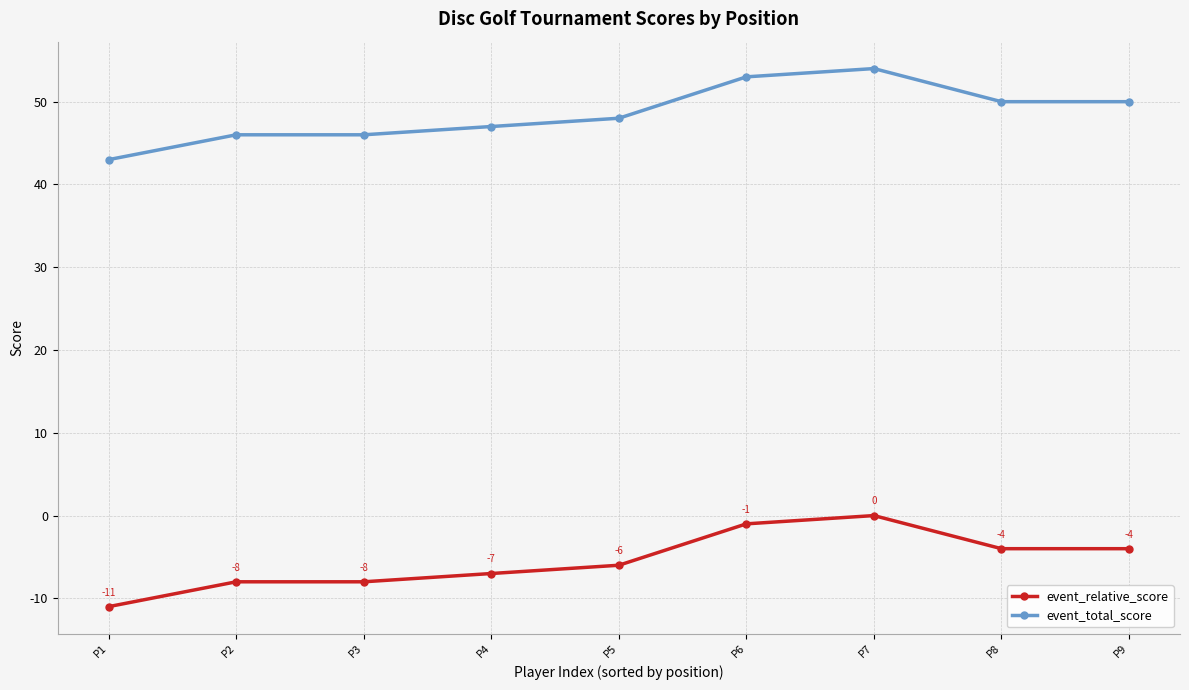

True or false: event_total_score and event_relative_score cross at least once.

False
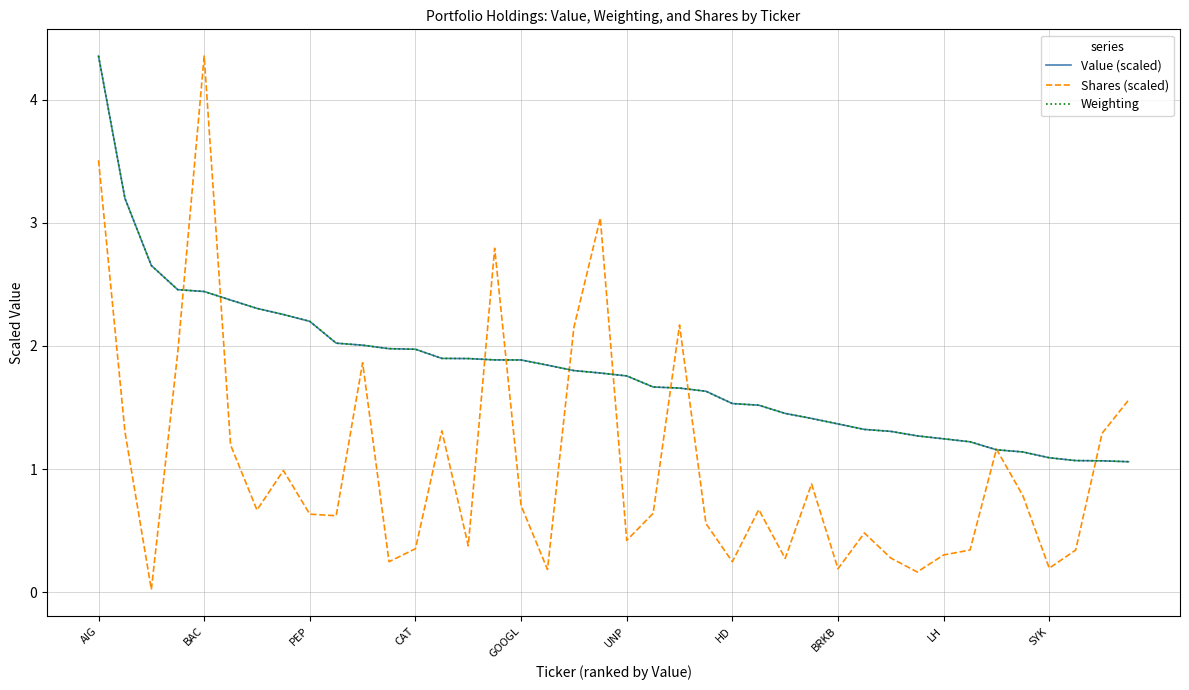

What is the maximum value for Weighting?

4.4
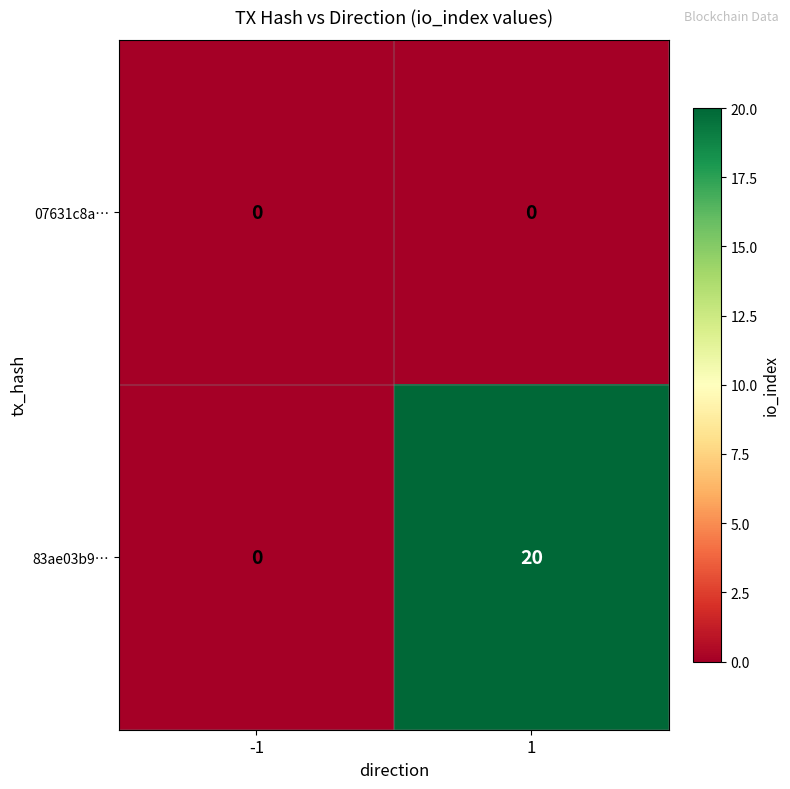

What is the maximum value for 83ae03b9…?

20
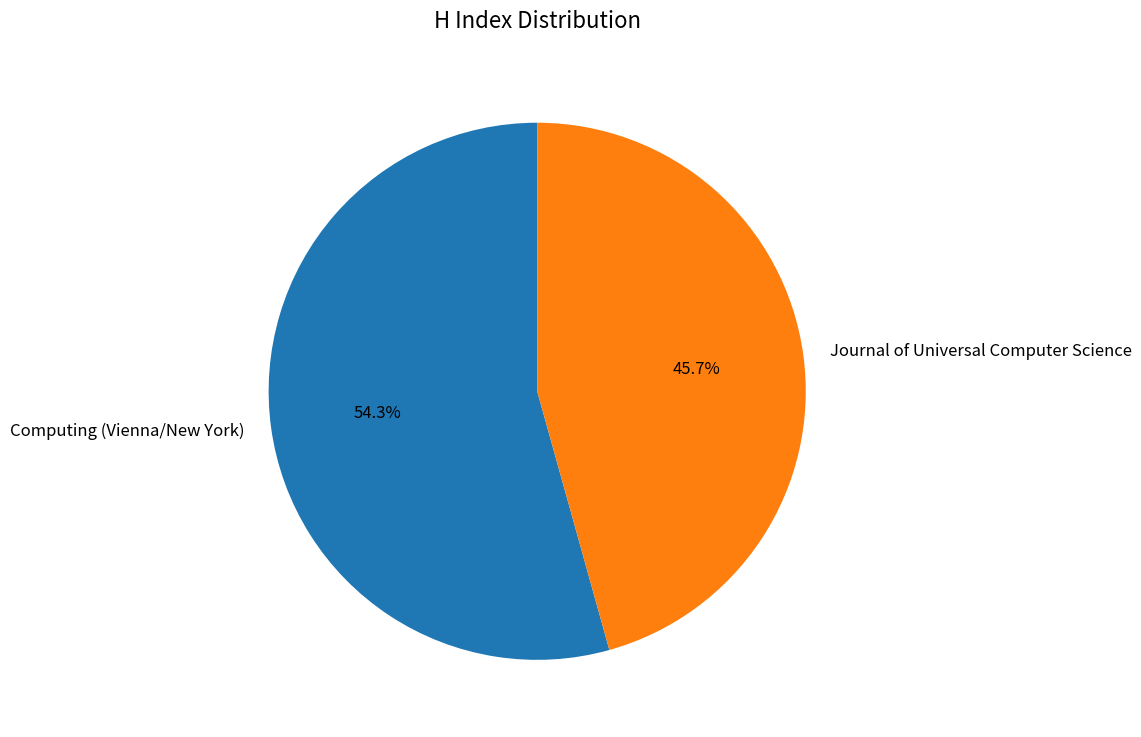

What percentage is the Journal of Universal Computer Science slice, to the nearest percent?

46%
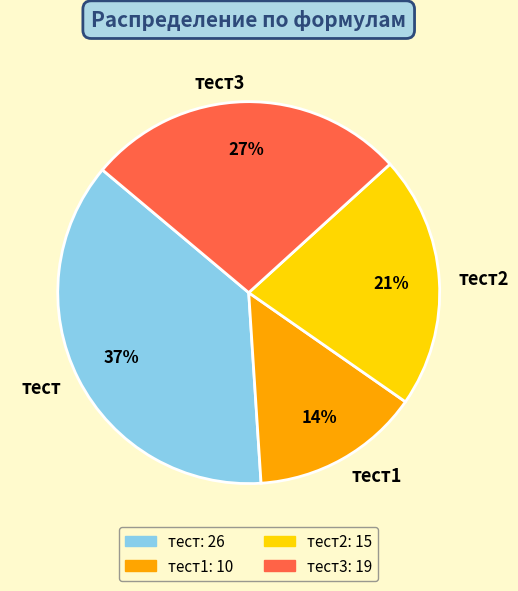

To the nearest percent, what is the difference between the тест1 and тест2 slice percentages?

7%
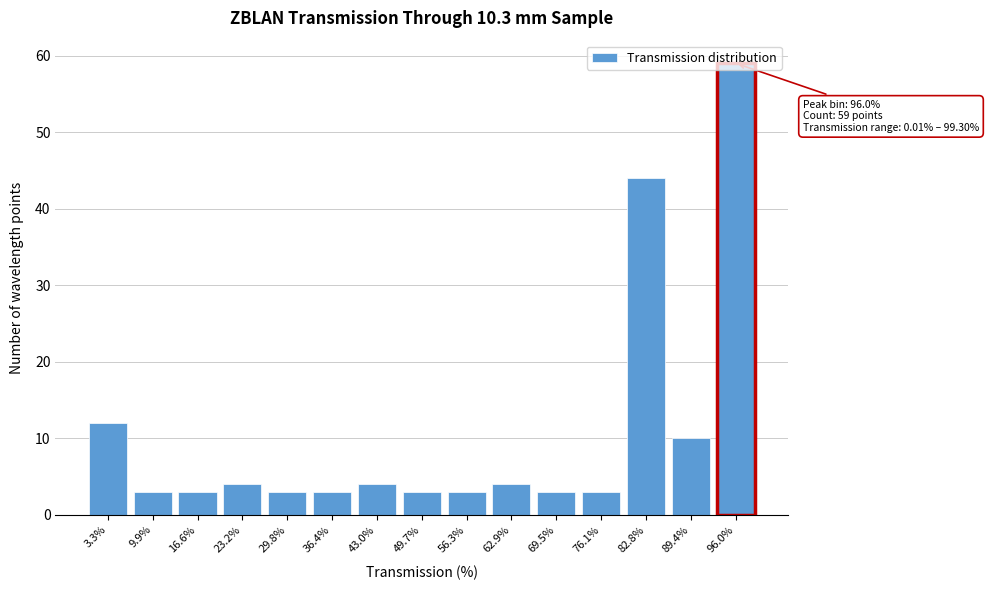

Is it true that the value at 96.0% is 59?

True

####

**WORK TASK**
Convert the listing above into a JSON list of strings with one string per line, omitting blank lines and the pictures.

**YOUR SOLUTION**
[
  "True or false: event_total_score and event_relative_score cross at least once.",
  "False",
  "What is the maximum value for Weighting?",
  "4.4",
  "What is the maximum value for 83ae03b9…?",
  "20",
  "What percentage is the Journal of Universal Computer Science slice, to the nearest percent?",
  "46%",
  "To the nearest percent, what is the difference between the тест1 and тест2 slice percentages?",
  "7%",
  "Is it true that the value at 96.0% is 59?",
  "True"
]